Regard de sable bleu
Le week-end dernier, j'ai marathonné. Grâce à l'initiative d'AlainX, qui nous offre de temps en temps un espace pour le faire, cette année encore, je me suis prêtée au jeu d'un texte par heure, jusqu'à plus soif... Ce coup-ci, j'ai écrit 15 heures d'affilée. Vous en trouverez quelques morceaux choisis, dans les prochains jours.
Voici mon premier texte :
Le corps est masqué sous de lourdes étoffes
bleues. De ce bleu si particulier qui habillent les habitants de ce
désert infini.
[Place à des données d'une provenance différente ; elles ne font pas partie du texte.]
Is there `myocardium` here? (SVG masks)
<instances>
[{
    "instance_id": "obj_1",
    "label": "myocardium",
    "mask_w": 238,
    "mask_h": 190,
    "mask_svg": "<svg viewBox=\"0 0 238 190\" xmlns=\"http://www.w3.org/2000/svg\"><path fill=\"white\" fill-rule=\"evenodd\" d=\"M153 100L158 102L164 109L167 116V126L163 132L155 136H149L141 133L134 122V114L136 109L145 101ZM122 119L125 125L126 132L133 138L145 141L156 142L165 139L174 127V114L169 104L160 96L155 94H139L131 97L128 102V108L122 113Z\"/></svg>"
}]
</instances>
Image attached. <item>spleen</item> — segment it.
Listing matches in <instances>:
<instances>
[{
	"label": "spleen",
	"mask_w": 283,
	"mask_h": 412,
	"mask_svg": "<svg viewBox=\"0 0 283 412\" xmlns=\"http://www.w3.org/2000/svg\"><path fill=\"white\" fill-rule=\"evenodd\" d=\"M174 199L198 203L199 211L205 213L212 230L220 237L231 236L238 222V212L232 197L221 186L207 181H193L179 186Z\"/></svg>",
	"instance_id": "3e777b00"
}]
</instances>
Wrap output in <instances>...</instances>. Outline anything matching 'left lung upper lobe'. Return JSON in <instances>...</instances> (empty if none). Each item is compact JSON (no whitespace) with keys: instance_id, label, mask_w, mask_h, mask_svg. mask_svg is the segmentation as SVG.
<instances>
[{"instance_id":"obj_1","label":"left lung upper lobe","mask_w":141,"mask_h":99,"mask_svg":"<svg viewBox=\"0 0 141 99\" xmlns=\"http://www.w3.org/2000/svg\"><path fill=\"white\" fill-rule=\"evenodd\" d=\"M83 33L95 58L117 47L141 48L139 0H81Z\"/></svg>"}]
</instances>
On ne voit d'elle que ses mains, et ses yeux. Elle est
en train de préparer le thé, à l'ombre d'une tente ornée de tapis épais
et colorés. Ses mains virevoltent selon une danse éternelle et codée.
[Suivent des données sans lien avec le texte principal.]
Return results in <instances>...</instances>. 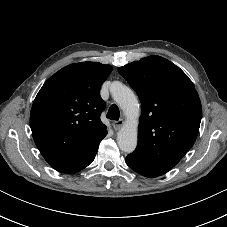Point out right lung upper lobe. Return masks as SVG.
<instances>
[{
  "mask_svg": "<svg viewBox=\"0 0 227 227\" xmlns=\"http://www.w3.org/2000/svg\"><path fill=\"white\" fill-rule=\"evenodd\" d=\"M111 71L110 65L97 62L71 64L38 92L30 126L37 148L55 170L75 173L94 160L108 133L100 120L105 108L100 88Z\"/></svg>",
  "mask_w": 227,
  "mask_h": 227,
  "instance_id": "cb5924a9",
  "label": "right lung upper lobe"
}]
</instances>
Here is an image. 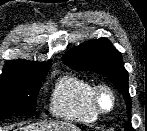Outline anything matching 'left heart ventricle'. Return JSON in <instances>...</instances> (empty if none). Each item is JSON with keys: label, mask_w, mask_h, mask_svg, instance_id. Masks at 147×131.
Here are the masks:
<instances>
[{"label": "left heart ventricle", "mask_w": 147, "mask_h": 131, "mask_svg": "<svg viewBox=\"0 0 147 131\" xmlns=\"http://www.w3.org/2000/svg\"><path fill=\"white\" fill-rule=\"evenodd\" d=\"M101 105L104 108H108L111 105V97L108 93H102L100 97Z\"/></svg>", "instance_id": "obj_1"}]
</instances>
Gestes précis et intemporels, qu'elle exécute sans même y penser. Les
mains froissent la menthe odorante et la plongent dans l'eau
bouillante. Est-ce l'odeur un peu poivrée, un peu sucrée ? Ou ce
silence précieux, seulement émietté par le souffle du vent qui joue à
faire cascader le sable en fine pluie dorée ? J'assiste à quelque chose
de rare, je le sais, je le sens.
Ses yeux sont perdus dans l'infini
poudreux des dunes, je ne sais ce qu'ils perçoivent, ce qu'ils
regardent. Je reste scotché par son regard azur, qui me transperce sans
même me voir.
Il n'a pas d'âge, ce regard. Elle contemple le désert
depuis l'éternité. Elle est là pour ça. Elle semble vibrer au rythme
minéral de ce monde hors du commun. Il pourrait sembler hostile et
dangereux ; elle, elle l'aime comme il est. Elle fait corps avec la
nature qui l'entoure, qui l'abrite, elle l'épouse sans heurts,
simplement. Elle se fond dans l'infini de sable, et ses mains ne
cessent de vaquer à la cérémonie du partage. Les tatouages de henné
dansent sous mes yeux fascinés. Elle est belle.
Soudain, le ballet
s'interrompt. Son corps se tend, ses yeux scrutent l'horizon, elle
écoute. Et puis je les vois arriver, leurs corps émergeant de derrière
la dune. Le chameau et son passager semblent être sortis tout droit du
sable en fusion sous le soleil de cette fin de journée. Ils sont si
majestueux que j'en reste coi. Je cherche son regard à Elle. Deux
saphirs de vie qui suivent avec intensité l'avancée de l'homme en bleu.
En
quittant mon hôtel, ce matin, je ne savais pas que j'allais me perdre
dans le désert. Je ne savais pas que j'allais me croire perdu, pour
finalement être recueilli par ces deux yeux magnifiques. Je ne savais
pas que j'allais partager le temps d'un soupir la vie de ce couple
libre et serein. Enfin, je ne savais pas que j'allais tomber amoureux
d'un paysage cuit par le soleil, mais d'une beauté saisissante.
L'homme a rejoint les yeux saphir. Un geste tendre à peine esquissé... le thé est prêt.